Just like everything else in America, special interest groups/lobbyists can block the majority from getting what they want. That's probably what'll happen.
 
JerichoHill said:
Nothing stays the same forever...Costs always go down after we learn about how to produce.

What did a computer cost in 1990? What did it do? See my point?
I think you are doing a fundamental error here. You are applying the same economic laws to products produced in a factory using cheap energy, and the "production" of this energy.
In the conditions we are now, considering only physical constraints we can produce a number of computers which is much bigger than population on earth, the limitating factor here is an economical. For energyproduction* we are limited by the economilcal and geological/physical/biological constraints. You just can't produce energy in a factory (fusion being the wildcard). And when I have to chose whether I believe a scientist who tells me which are the limits of biofuel production (and there are quite severe limits) and an economist who tells me "the market will sort it out", I believe the first one.
By the way, I consider myself personally an optimist, thinking that we can and will have a good living without oil. But I consider it necessary to prepare in time and reduce consumption so that the transition will go smoothly.

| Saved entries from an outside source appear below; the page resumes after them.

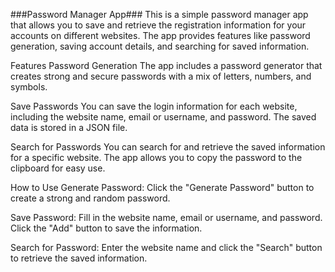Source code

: 
###Password Manager App###
This is a simple password manager app that allows you to save and retrieve the registration information for your accounts on different websites. The app provides features like password generation, saving account details, and searching for saved information.

Features
Password Generation
The app includes a password generator that creates strong and secure passwords with a mix of letters, numbers, and symbols.

Save Passwords
You can save the login information for each website, including the website name, email or username, and password. The saved data is stored in a JSON file.

Search for Passwords
You can search for and retrieve the saved information for a specific website. The app allows you to copy the password to the clipboard for easy use.

How to Use
Generate Password: Click the "Generate Password" button to create a strong and random password.

Save Password: Fill in the website name, email or username, and password. Click the "Add" button to save the information.

Search for Password: Enter the website name and click the "Search" button to retrieve the saved information.
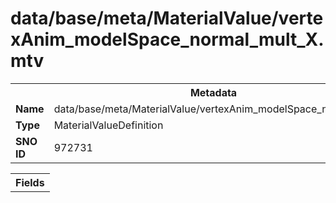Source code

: <h1>data/base/meta/MaterialValue/vertexAnim_modelSpace_normal_mult_X.mtv</h1><table><tr><th colspan="100%">Metadata</th></tr><tr><td><b>Name</b></td><td>data/base/meta/MaterialValue/vertexAnim_modelSpace_normal_mult_X.mtv</td></tr><tr><td><b>Type</b></td><td>MaterialValueDefinition</td></tr><tr><td><b>SNO ID</b></td><td>972731</td></tr></table>

<table><tr><th colspan="100%">Fields</th></tr></table>

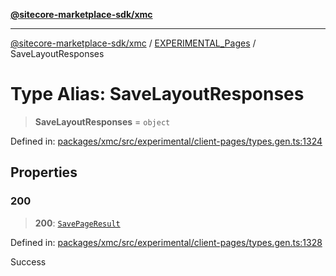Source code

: [**@sitecore-marketplace-sdk/xmc**](../../../../README.md)

***

[@sitecore-marketplace-sdk/xmc](../../../../README.md) / [EXPERIMENTAL\_Pages](../README.md) / SaveLayoutResponses

# Type Alias: SaveLayoutResponses

> **SaveLayoutResponses** = `object`

Defined in: [packages/xmc/src/experimental/client-pages/types.gen.ts:1324](https://github.com/Sitecore/marketplace-sdk/blob/main/packages/xmc/src/experimental/client-pages/types.gen.ts#L1324)

## Properties

### 200

> **200**: [`SavePageResult`](SavePageResult.md)

Defined in: [packages/xmc/src/experimental/client-pages/types.gen.ts:1328](https://github.com/Sitecore/marketplace-sdk/blob/main/packages/xmc/src/experimental/client-pages/types.gen.ts#L1328)

Success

* Physically speaking its of course not energyproduction but energytransformation.
 
Goa said:
IAnd when I have to chose whether I believe a scientist who tells me which are the limits of biofuel production (and there are quite severe limits) and an economist who tells me "the market will sort it out", I believe the first one.

Can the 'rules' of markets be applied to system with finite resources? I would say that they can't/shouldn't. This is why I stab every economist that I see. At least I would if the production of [+5 daggers of fire damage] didn't depend on finite resources! We either manage our consumption according to ethical, scientific or religious principles or suffer from shortages. I see no way of reconciling economics (as I believe it to be) with resource/environmental constraints. Markets don't 'think' ahead!

JHill: what's the word from the environmental economists on this? I realise that the kind of economics that I despise has probably been superceded by something better that is yet to make an impact on Government policy. Can you clue me in?